[start Dataset excerpts]
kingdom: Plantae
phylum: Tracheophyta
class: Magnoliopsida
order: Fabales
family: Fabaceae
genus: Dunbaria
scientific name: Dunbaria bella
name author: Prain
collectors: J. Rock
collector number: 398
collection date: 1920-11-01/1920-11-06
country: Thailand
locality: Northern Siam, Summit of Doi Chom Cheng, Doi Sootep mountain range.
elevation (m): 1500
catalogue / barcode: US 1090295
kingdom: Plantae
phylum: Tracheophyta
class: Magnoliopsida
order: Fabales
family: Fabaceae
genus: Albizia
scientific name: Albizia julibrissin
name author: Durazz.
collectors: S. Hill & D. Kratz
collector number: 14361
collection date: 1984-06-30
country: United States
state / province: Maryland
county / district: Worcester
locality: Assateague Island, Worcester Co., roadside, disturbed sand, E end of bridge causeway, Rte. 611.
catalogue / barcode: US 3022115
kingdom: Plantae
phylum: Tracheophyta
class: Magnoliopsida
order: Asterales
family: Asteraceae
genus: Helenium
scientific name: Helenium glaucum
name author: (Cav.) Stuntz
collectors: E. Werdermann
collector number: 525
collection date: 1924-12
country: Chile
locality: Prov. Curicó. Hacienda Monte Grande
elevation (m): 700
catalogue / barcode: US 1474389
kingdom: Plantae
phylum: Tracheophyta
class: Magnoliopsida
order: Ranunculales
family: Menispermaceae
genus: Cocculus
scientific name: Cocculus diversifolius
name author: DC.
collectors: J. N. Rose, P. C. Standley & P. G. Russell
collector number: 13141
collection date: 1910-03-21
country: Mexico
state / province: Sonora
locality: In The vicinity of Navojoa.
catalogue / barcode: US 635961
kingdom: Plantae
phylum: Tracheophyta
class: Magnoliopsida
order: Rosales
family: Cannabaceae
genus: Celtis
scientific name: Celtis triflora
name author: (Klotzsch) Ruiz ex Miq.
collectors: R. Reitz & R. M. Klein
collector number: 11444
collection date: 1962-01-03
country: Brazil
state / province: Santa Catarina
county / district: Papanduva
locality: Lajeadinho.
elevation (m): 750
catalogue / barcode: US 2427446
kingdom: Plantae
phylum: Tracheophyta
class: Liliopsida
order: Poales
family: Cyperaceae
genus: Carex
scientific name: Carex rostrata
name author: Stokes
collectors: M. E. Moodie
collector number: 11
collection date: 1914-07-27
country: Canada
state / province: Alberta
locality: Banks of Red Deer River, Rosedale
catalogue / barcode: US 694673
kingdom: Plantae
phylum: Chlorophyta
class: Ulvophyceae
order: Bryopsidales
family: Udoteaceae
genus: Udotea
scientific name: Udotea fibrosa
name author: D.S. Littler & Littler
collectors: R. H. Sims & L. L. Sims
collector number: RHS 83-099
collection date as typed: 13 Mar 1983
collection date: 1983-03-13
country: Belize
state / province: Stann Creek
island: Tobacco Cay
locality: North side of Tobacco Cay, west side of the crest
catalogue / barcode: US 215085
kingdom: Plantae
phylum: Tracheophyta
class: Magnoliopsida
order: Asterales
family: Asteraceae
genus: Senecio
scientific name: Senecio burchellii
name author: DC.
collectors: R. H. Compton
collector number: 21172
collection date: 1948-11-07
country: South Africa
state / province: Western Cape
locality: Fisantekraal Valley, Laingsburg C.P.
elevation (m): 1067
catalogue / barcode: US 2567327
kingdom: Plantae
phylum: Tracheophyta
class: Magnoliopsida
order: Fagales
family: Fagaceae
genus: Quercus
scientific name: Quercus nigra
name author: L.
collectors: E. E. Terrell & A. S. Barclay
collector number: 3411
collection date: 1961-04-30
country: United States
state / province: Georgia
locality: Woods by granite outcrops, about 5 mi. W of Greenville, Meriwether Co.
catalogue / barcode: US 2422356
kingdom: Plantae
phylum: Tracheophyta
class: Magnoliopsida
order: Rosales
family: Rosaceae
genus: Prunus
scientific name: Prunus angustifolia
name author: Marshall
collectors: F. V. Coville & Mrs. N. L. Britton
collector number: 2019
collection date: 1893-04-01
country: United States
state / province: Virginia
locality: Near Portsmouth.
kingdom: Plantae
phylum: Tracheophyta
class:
[end Dataset excerpts]
Exercise instructions –
Please copy the entries word for word, starting at the first line and stopping after the line that contains "scientific name: Celtis triflora".

Right answer –
kingdom: Plantae
phylum: Tracheophyta
class: Magnoliopsida
order: Fabales
family: Fabaceae
genus: Dunbaria
scientific name: Dunbaria bella
name author: Prain
collectors: J. Rock
collector number: 398
collection date: 1920-11-01/1920-11-06
country: Thailand
locality: Northern Siam, Summit of Doi Chom Cheng, Doi Sootep mountain range.
elevation (m): 1500
catalogue / barcode: US 1090295
kingdom: Plantae
phylum: Tracheophyta
class: Magnoliopsida
order: Fabales
family: Fabaceae
genus: Albizia
scientific name: Albizia julibrissin
name author: Durazz.
collectors: S. Hill & D. Kratz
collector number: 14361
collection date: 1984-06-30
country: United States
state / province: Maryland
county / district: Worcester
locality: Assateague Island, Worcester Co., roadside, disturbed sand, E end of bridge causeway, Rte. 611.
catalogue / barcode: US 3022115
kingdom: Plantae
phylum: Tracheophyta
class: Magnoliopsida
order: Asterales
family: Asteraceae
genus: Helenium
scientific name: Helenium glaucum
name author: (Cav.) Stuntz
collectors: E. Werdermann
collector number: 525
collection date: 1924-12
country: Chile
locality: Prov. Curicó. Hacienda Monte Grande
elevation (m): 700
catalogue / barcode: US 1474389
kingdom: Plantae
phylum: Tracheophyta
class: Magnoliopsida
order: Ranunculales
family: Menispermaceae
genus: Cocculus
scientific name: Cocculus diversifolius
name author: DC.
collectors: J. N. Rose, P. C. Standley & P. G. Russell
collector number: 13141
collection date: 1910-03-21
country: Mexico
state / province: Sonora
locality: In The vicinity of Navojoa.
catalogue / barcode: US 635961
kingdom: Plantae
phylum: Tracheophyta
class: Magnoliopsida
order: Rosales
family: Cannabaceae
genus: Celtis
scientific name: Celtis triflora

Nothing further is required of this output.